-Why Bother with Earnings Guidance?
-Exxon’s earnings are emblematic of US troubles.
Crude oil prices had recovered some of the ground lost in a Thursday session clouded by a severe contraction in the US economy. That situation will only become worse unless US lawmakers trade in partisan sniping for representing their respective constituents on pandemic relief measures. Meanwhile, the European economy is performing far better than the US economy, though it’s a relative success given that bloc-wide GDP shrank some 12% sequentially. Outside of the tech-heavy Nasdaq, there are few indicators of optimism. US machinery giant Caterpillar didn’t even bother with forward guidance in its latest financial report. Against that economic chaos is a sharp resurgence in geopolitical tensions, with the US president questioning even the most basic tenets of US politics and policy. Faith in what were once givens before the pandemic is fading quickly. In many ways, the United States is burning down.
The price for Brent crude oil was up by about a half percent to trade at $43.48 per barrel as of 8 a.m. ET. The global benchmark was in retreat in the previous session on the political and economic chaos in the United States. European indices offered little support, though commodities could be seeing some report from storm activity in the Atlantic.
Vandana Hari, founder and CEO of Vanda Insights, in a note emailed to The GERM Report stated that the weak US dollar, a darling of the Trump administration, is providing some support to crude oil prices, though the coming flood of OPEC crude will likely be a spoiler. Her team sees Brent stuck in a range of around $43 per barrel, increasing perhaps to $45 by October, though the US political climate continues to lend uncertainty to futures forecasting.
The second quarter report from US supermajor Exxon Mobil was emblematic of the state of economic affairs in the United States. The company reported early Friday that it suffered a second-quarter loss of $1.1 billion, its sharpest contraction ever.
“The global pandemic and oversupply conditions significantly impacted our second quarter financial results with lower prices, margins, and sales volumes,” Chairman and CEO Darrin Woods said in a statement.
Not to be outdone, rival US powerhouse Chevron reported an $8.3 billion loss in the second quarter and revised its forecast for commodity prices lower. The lower-for-longer mantra indoctrinated by former BP CEO Bob Dudley has evolved into lower-forever, though $100 oil is the clear outlier, not $50 per barrel. Nevertheless, Chevron warned that pressure from the viral pandemic was unprecedented, adding it was expecting continued losses in the third quarter. Heavy-machine builder Caterpillar, meanwhile, reported sales and revenue were down 31% from the first quarter, noting the uncertain times meant it wasn’t even going to bother with guidance on the rest of the year.

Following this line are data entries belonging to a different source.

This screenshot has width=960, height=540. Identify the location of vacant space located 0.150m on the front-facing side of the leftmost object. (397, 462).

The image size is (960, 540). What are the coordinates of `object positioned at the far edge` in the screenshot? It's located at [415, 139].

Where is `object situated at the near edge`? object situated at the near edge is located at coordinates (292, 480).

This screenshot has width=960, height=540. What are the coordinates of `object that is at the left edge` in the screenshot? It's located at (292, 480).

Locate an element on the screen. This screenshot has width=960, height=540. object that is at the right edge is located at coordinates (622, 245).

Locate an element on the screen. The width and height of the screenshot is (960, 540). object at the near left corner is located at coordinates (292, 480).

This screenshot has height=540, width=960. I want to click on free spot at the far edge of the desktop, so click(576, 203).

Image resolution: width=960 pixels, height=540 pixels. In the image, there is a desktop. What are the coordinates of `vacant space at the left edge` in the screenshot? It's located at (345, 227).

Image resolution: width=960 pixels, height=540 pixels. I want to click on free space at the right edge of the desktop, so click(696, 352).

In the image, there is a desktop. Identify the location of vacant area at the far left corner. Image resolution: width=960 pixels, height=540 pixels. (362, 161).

The US economic and political climate makes global climate change look like a light sprinkle. Overseas, and most of the continental economies are seeing contraction, but nowhere as severe in the deep 32.9% dive reported in the United States, its deepest retreat since 1947. The economy for countries that use the euro currency contracted by a collective 12.1% sequentially. Like the United States, the Portuguese economy also contracted by its worst ever, though that was only by 14.1% in the second quarter. The Spanish economy contracted by 18.5% from the first quarter and Italy saw a 17.3% retreat, though that was better than the forecast of 18.7%.
The economic decline in Europe provides something of a backdrop for upheavals in the global order, as well as the obvious impacts on demand for oil and natural gas. For the second quarter, economists at the Organization of Petroleum Exporting Countries stated that natural gas prices were up in Europe, though that was partly due to a slump in imports of liquefied natural gas. That puts a wrench in the gears of US energy policy, which sees LNG as part of a Russian containment strategy of sorts. US President Trump, who on Thursday made an unprecedented suggestion to delay the November election, took to Twitter to question why Germany was paying “billions of dollars” a year for Russian natural gas.
The European continent can expect an influx of Russia gas with the twinning of the Nord Stream natural gas pipeline through the Baltic Sea to German. The first leg of the pipeline was heralded as a victory as it circumvented the Soviet-era networks that run through a troubled Ukraine. With Trump pursuing a policy of energy dominance, the Nord Stream pipeline now looks like a threat to US interests. But instead of pushing for incentives, the president is now embracing a policy of retreat. How, the president asks, can the United States keep Germany under its protective umbrella when its spending heavily on Russian energy products. In response, Trump announced that “we are therefore moving some troops out of Germany.”
Apart from threats to US democracy itself, his posture reverses generations of US accomplishments in the liberal world order. After the German defeat in World War II, the United States infused its economic, and to some extent political, systems in Europe by rebuilding the continental economy by way of the Marshall Plan. Diminishing the military posture in Germany almost certainly provides an opening for Russia, and even China, to advance its interests in Europe. With Trump seemingly headed for defeat in the November contest, this administration looks intent on burning the place down before its term expires.